TRY IT:
Render every line of the listing below as a JSON list of strings, one string per line, skipping blank lines and leaving out the pictures.
━━━━━━━━━━━━━━━━
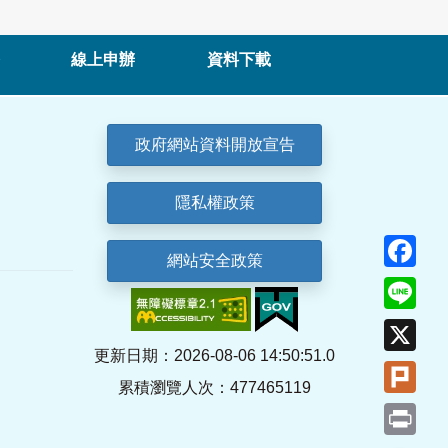
線上申辦
資料下載
政府網站資料開放宣告
隱私權政策
Fa
網站安全政策
Lin
X
更新日期：2026-08-06 14:50:51.0
Plu
累積瀏覽人次：477465119
Pri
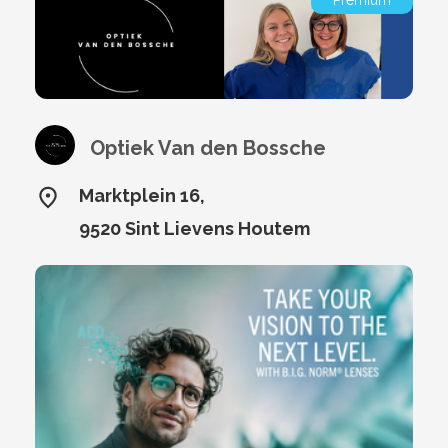
Optiek Van den Bossche
Marktplein 16,
9520 Sint Lievens Houtem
━━━━━━━━━━━━━━━━
SOLUTION FOR THIS EXERCISE:
[
  "線上申辦",
  "資料下載",
  "政府網站資料開放宣告",
  "隱私權政策",
  "Fa",
  "網站安全政策",
  "Lin",
  "X",
  "更新日期：2026-08-06 14:50:51.0",
  "Plu",
  "累積瀏覽人次：477465119",
  "Pri",
  "Optiek Van den Bossche",
  "Marktplein 16,",
  "9520 Sint Lievens Houtem"
]